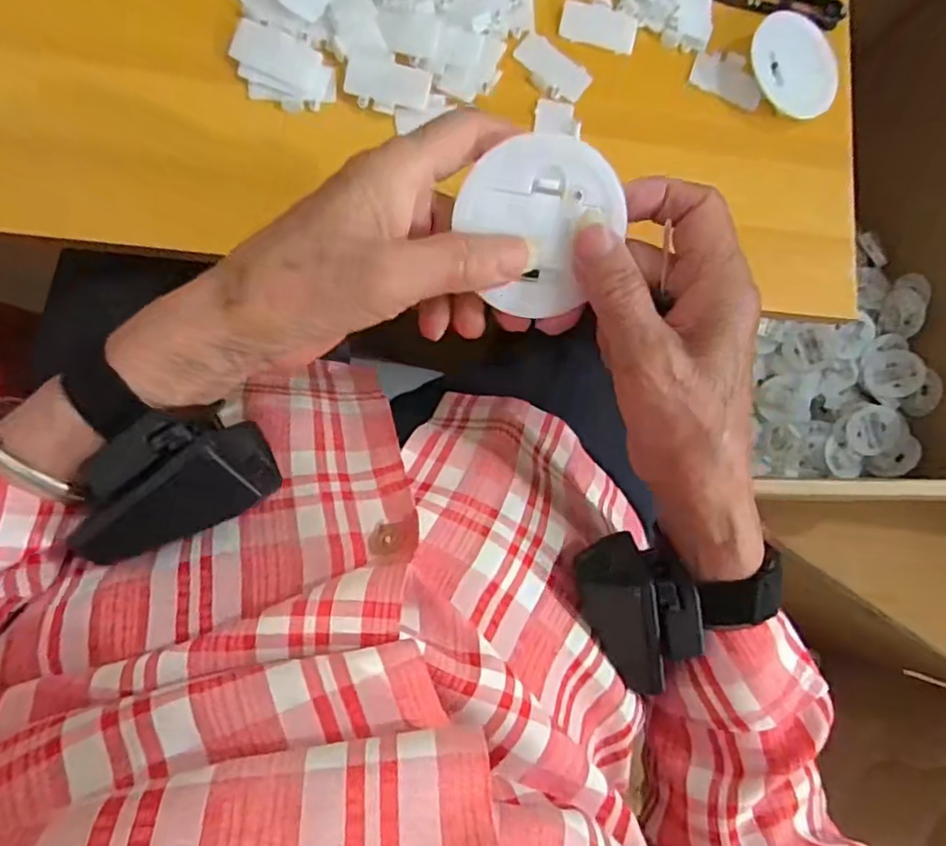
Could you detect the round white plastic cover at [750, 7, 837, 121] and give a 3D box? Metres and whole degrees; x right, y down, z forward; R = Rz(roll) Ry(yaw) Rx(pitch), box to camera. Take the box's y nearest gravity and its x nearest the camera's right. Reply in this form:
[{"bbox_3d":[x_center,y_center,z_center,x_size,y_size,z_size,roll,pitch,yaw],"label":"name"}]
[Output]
[{"bbox_3d":[0.201,-0.223,0.380,0.053,0.005,0.065,-38,105,-5],"label":"round white plastic cover"}]

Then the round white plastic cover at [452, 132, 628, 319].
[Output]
[{"bbox_3d":[0.029,-0.076,0.237,0.061,0.007,0.064,-2,107,-6],"label":"round white plastic cover"}]

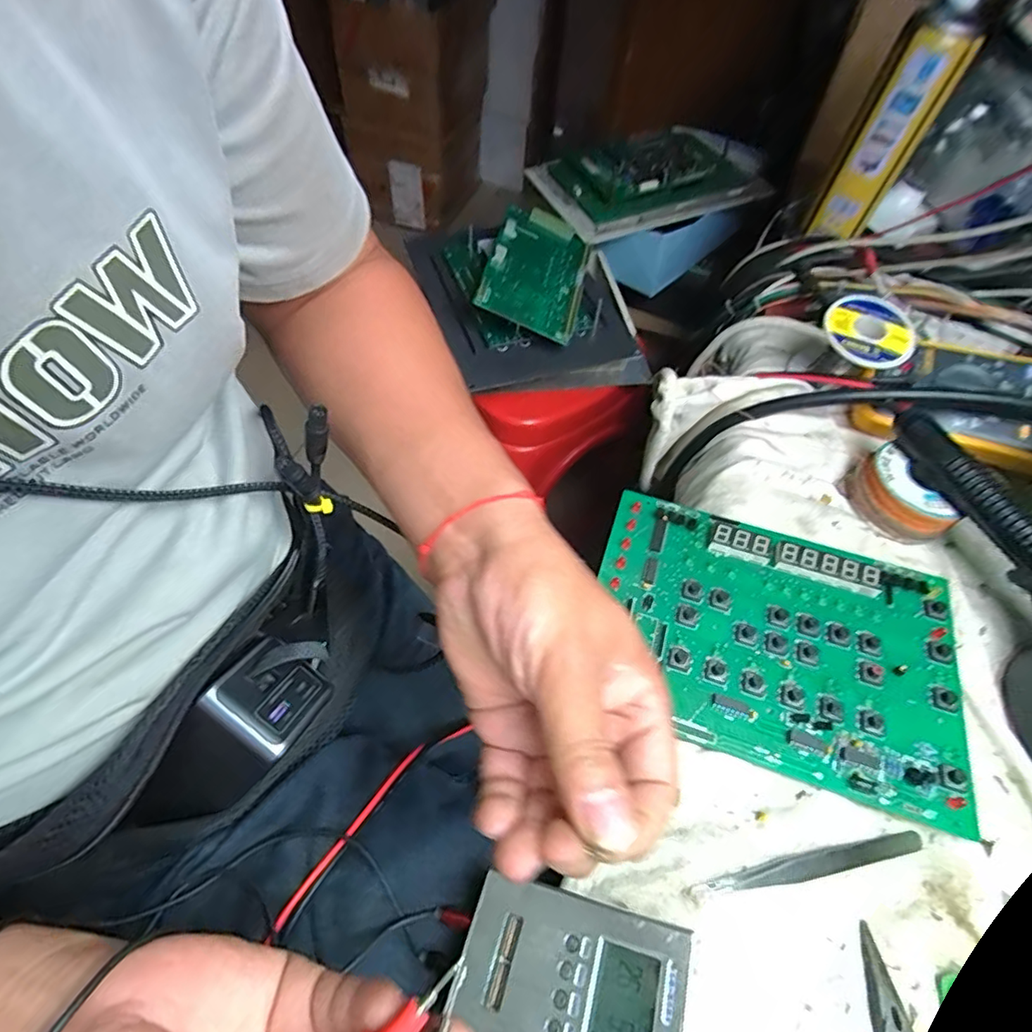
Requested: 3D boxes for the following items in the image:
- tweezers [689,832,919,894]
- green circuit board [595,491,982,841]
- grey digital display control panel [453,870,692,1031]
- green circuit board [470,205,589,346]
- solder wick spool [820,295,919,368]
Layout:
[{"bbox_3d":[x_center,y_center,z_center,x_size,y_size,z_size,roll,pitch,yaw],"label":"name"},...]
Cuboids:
:::
THE PROBLEM: Copy out every line of the material above that mentions the word "name".

WRITTEN ANSWER:
[{"bbox_3d":[x_center,y_center,z_center,x_size,y_size,z_size,roll,pitch,yaw],"label":"name"}]
[{"bbox_3d":[x_center,y_center,z_center,x_size,y_size,z_size,roll,pitch,yaw],"label":"name"},...]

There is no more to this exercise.